In [24], for the purpose of fast forward propagation (FP), Lin and Maji use Newton-Schulz iteration (called modified Denman-Beavers iteration therein) algorithm, which is proposed in [9], to compute matrix square-root. Unfortunately, for backward propagation (BP), they compute the gradient through Lyapunov equation solution which depends on the GPU unfriendly Schur-decomposition (SCHUR) or EIG. Hence, the training in [24] is expensive though FP which involves only matrix multiplication runs very fast. Inspired by that work, we propose a fast end-to-end training method, called iterative matrix square root normalization of covariance pooling (iSQRT-COV), depending on Newton-Schulz iteration in both forward and backward propagations.

At the core of iSQRT-COV is a meta-layer with loop-embedded directed graph structure, specifically designed for ensuring both convergence of Newton-Schulz iteration and performance of global covariance pooling networks. The meta-layer consists of three consecutive structured layers, performing pre-normalization, coupled matrix iteration and post-compensation, respectively. We derive the gradients associated with the involved non-linear layers based on matrix backpropagation theory [12]. The design of sandwiching Newton-Schulz iteration using pre-normalization by Frobenius norm or trace and post-compensation is essential, which, as far as we know, did not appear in previous literature (e.g. in [9] or [24] ). The pre-normalization guarantees convergence of Newton-Schulz (NS) iteration, while post-compensation plays a key role in achieving state-of-the-art performance with prevalent deep ConvNet architectures, e.g. ResNet [8].
The main differences between our method and other related works^{2}^{2}2It is worth noting that, after CVPR submission deadline, authors of [24] release code of improved B-CNN together with a scheme similar to ours, in which BP of Newton-Schulz iteration is implemented using Autograd package in PyTorch. We note that (1) that scheme is parallel to our work, and (2) they only provide pieces of code but do not train using BP of Newton-Schulz iteration on any real-world benchmarks. are summarized in Tab. 1.

## 2 Related Work

B-CNN is one of the first end-to-end covariance pooling ConvNets [25, 12]. It performs element-wise square root normalization followed by normalization for covariance matrix, achieving impressive performance in FGVC task. Improved B-CNN [24] shows that additional matrix square root normalization before element-wise square root and normalization can further attain large improvement. In training process, they perform FP using Newton-Schulz iteration or using SVD, and perform BP by solving Lyapunov equation or compute gradients associated with SVD. In any case, improved B-CNN suffers from GPU unfriendly SVD, SCHUR or EIG and so network training is expensive. Our iSQRT-COV differs from [24] in three aspects. First, both FP and BP of our method are based on Newton-Schulz iteration, making network training very efficient as only GPU friendly matrix multiplications are involved. Second, we propose sandwiching Newton-Schulz iteration using pre-normalization and post-compensation which is essential and plays a key role in training extremely deep ConvNets. Finally, we evaluate extensively on both large-scale ImageNet and on three popular fine-grained benchmarks.

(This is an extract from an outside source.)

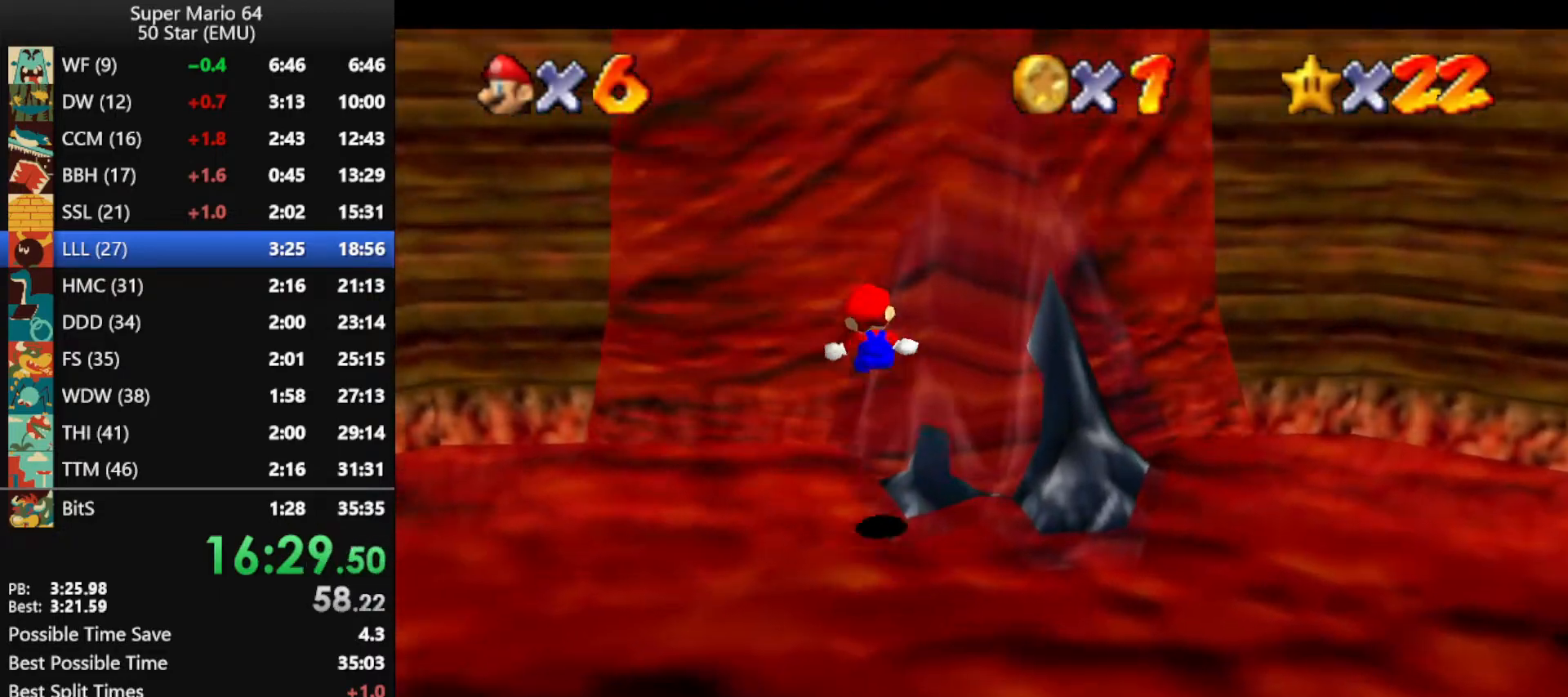
{"buttons": [], "left_stick": "up-left", "events": [[100, "R1", "down"], [167, "R1", "up"], [167, "left_stick", "up-left"]]}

In [21], matrix power normalized covariance pooling method (MPN-COV) is proposed for large-scale visual recognition. It achieves impressive improvements over first-order pooling with AlexNet [18], VGG-Net [3, 29] and ResNet [8] architectures. MPN-COV has shown that, given a small number of high-dimensional features, matrix power is consistent with shrinkage principle of robust covariance estimation, and matrix square root can be derived as a robust covariance estimator via a von Neumann regularized maximum likelihood estimation [33]. It is also shown that matrix power normalization approximately yet effectively exploits geometry of the manifold of covariance matrices, superior to matrix logarithm normalization [12] for high-dimensional features. All computations of MPN-COV meta-layer are implemented with NVIDIA cuBLAS library running on GPU, except EIG which runs on CPU.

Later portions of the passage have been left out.